- _PROMPT_:
Copy the lines of each item below, substituting "species" for "scientific name" wherever it occurs and changing nothing else. Omit the pictures.

- - -

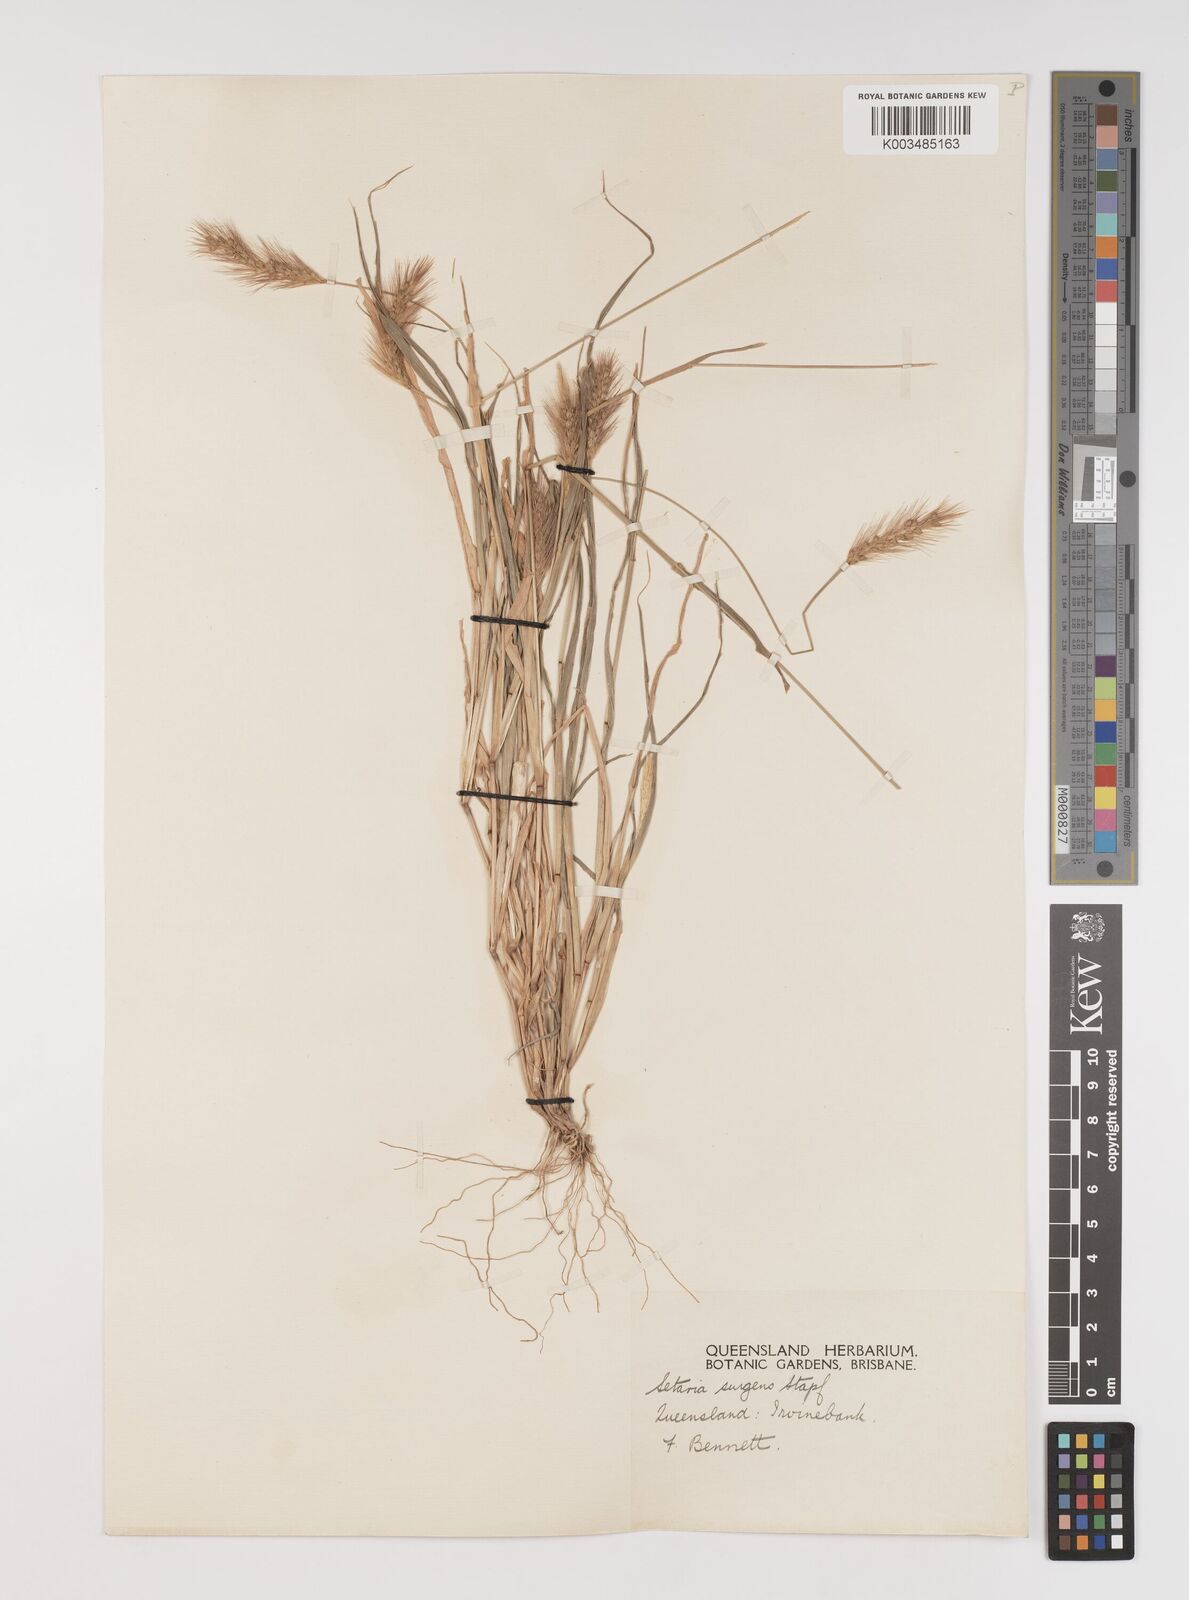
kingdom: Plantae
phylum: Tracheophyta
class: Liliopsida
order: Poales
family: Poaceae
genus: Setaria
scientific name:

- - -

- _FINAL RESULT_:
kingdom: Plantae
phylum: Tracheophyta
class: Liliopsida
order: Poales
family: Poaceae
genus: Setaria
species:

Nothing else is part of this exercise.